Wednesday 16 March 2016

Personal bone stories

It's really interesting how different people connect with different artworks. Often this is for very personal reasons. I shared some of my work from this project in a talk a few weeks ago, and it was fascinating how each person I spoke to had a completely different favourite image.

I was asked if I would make a print of one of the x-ray images with a cat's skull. Alison, currently undertaking research at the University into chicken breeds, asked me if I could make a small version for her. When I visited the Bone Lab yesterday to give her the print, she told me that her very first acquisition, years ago, for her own reference collection of animal bones was a cat's skull, which she dug up from the end of her garden and found it to be in a beautifully preserved condition but all on its own, just the skull, no other parts of the body. A little mystery to why it was alone. She still has the skull.

A little later I fell into conversation with Eric, who is researching faunal remains from North American sites. He said he had liked the drawing of vertebrae that I had made, and we talked about how I use this drawing in my visits to schools to get students thinking imaginatively about the shapes of the bones and how, by drawing them in certain ways or arranging them on the paper, they could evoke other things. These remind me a little of flying ducks.

We talked about some of the other pieces of work that I had shown in my talk and how he had remembered when he'd seen me making them in the Bone Lab, such as the photographs of fish bones. Eric is from Canada and asked about having a print of the drawing to take back home with him as something to remind him of his time here.

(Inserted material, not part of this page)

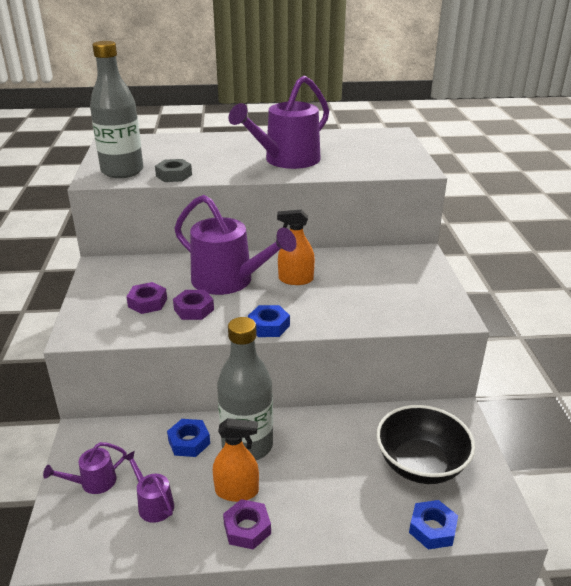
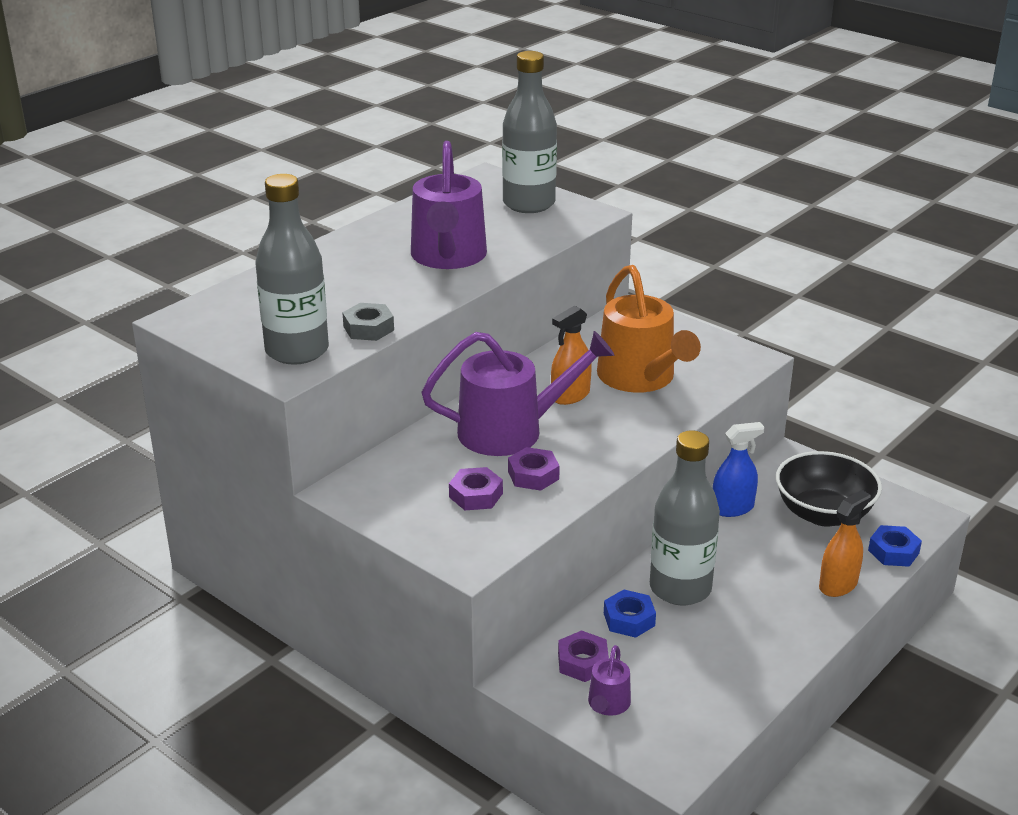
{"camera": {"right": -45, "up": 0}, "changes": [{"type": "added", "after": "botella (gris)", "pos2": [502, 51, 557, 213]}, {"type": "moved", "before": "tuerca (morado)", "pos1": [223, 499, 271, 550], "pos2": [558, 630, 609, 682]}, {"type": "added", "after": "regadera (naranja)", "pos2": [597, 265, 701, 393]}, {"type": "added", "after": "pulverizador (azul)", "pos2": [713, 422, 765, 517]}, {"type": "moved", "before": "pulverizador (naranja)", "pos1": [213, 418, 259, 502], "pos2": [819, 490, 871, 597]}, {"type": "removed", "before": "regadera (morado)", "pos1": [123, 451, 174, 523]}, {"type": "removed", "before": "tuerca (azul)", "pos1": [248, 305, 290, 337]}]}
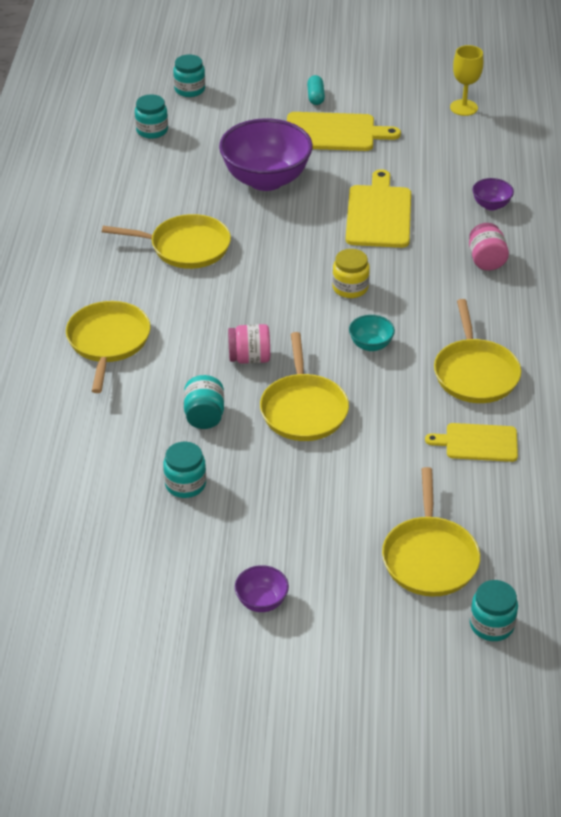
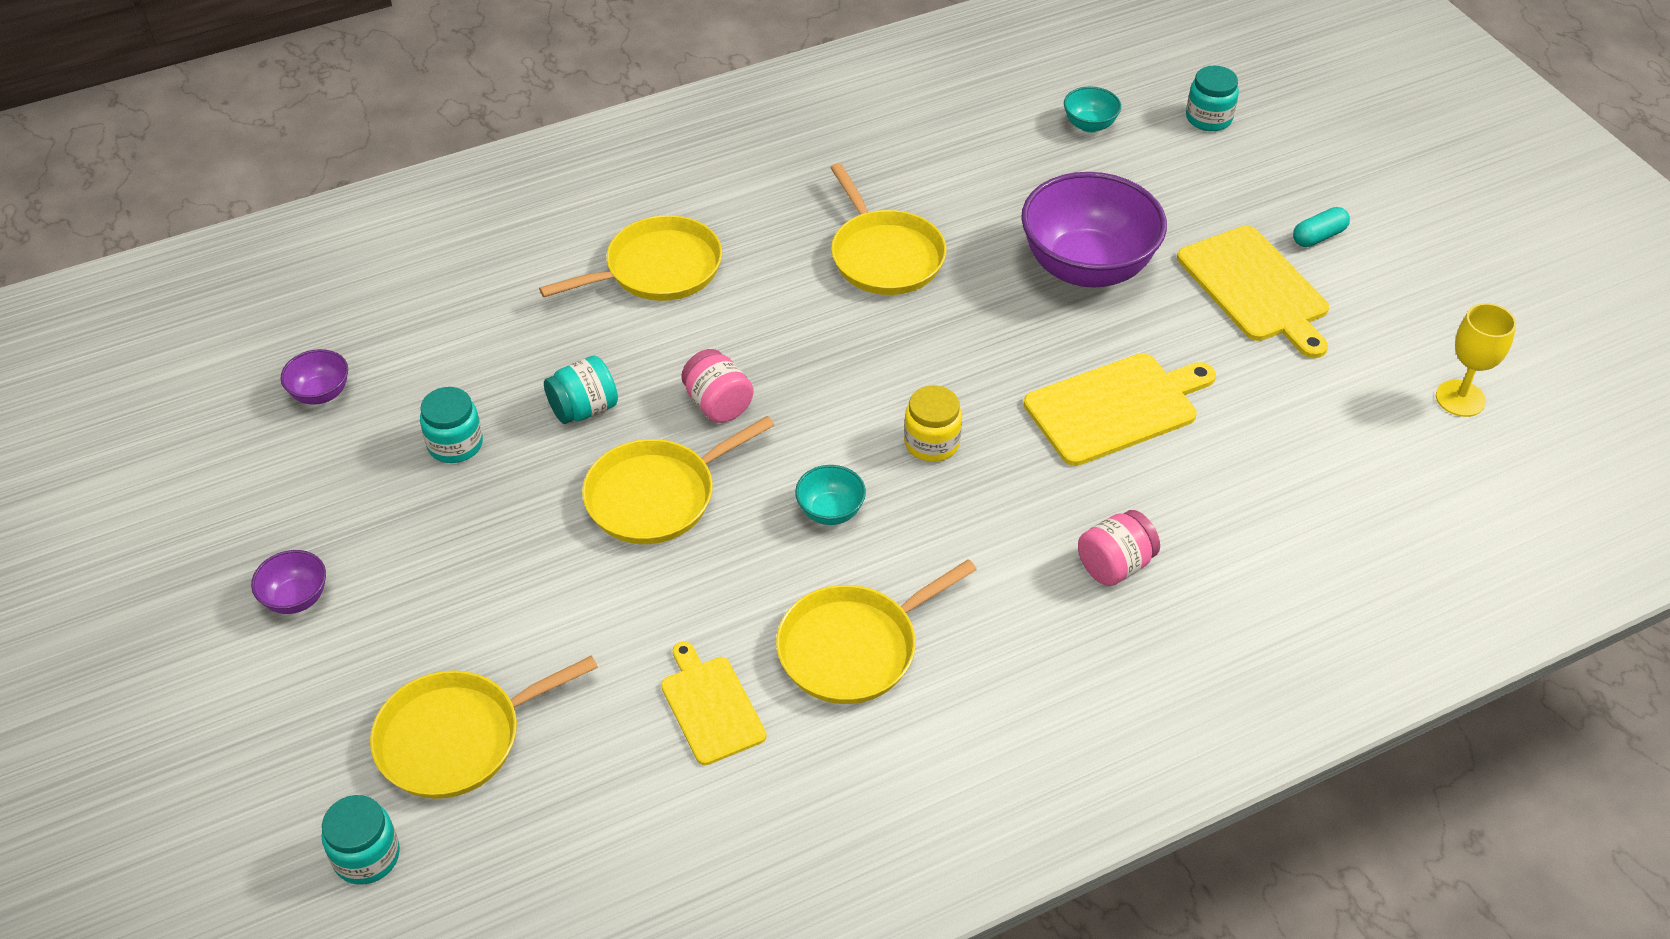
{"camera": {"right": 60, "up": 5}, "changes": [{"type": "moved", "before": "cuenco (morado)", "pos1": [472, 178, 514, 210], "pos2": [280, 349, 348, 405]}, {"type": "replaced", "before": "tarro (turquesa)", "after": "cuenco (turquesa)", "pos1": [135, 94, 168, 139], "pos2": [1064, 86, 1121, 133]}]}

One of the things I used to find difficult with selling work through galleries is that you often don't get to meet the person who buys it. It's really special when you can talk to a person about work they like and discover what that personal reason is, it makes the work better. It's a curious thing that, once you have made an artwork and set it loose into the world, it takes on its own life and other people's connections start to make it more than what it was when you made it. In the end making art, for me, always comes back to a way of connecting with people.